***** Task material
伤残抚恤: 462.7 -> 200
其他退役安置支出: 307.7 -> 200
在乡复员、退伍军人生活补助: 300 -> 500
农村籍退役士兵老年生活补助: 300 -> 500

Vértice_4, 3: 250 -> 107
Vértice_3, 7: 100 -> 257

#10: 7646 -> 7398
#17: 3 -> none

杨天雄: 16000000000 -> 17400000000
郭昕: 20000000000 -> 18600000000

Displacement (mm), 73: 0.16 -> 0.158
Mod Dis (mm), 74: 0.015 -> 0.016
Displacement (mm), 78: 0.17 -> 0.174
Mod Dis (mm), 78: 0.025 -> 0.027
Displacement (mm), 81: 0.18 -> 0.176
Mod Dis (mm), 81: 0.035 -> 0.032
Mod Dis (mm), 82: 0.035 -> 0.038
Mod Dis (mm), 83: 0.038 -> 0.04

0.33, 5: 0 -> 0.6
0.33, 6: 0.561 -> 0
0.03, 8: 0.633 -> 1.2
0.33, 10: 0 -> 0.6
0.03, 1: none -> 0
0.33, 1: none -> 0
**********
▶ Your instructions:
Your answer must be the lines from the one containing "Mod Dis (mm), 82: 0.035 -> 0.038" to the last line of the entries, repeated exactly and with nothing else.

▶ Answer space:
Mod Dis (mm), 82: 0.035 -> 0.038
Mod Dis (mm), 83: 0.038 -> 0.04

0.33, 5: 0 -> 0.6
0.33, 6: 0.561 -> 0
0.03, 8: 0.633 -> 1.2
0.33, 10: 0 -> 0.6
0.03, 1: none -> 0
0.33, 1: none -> 0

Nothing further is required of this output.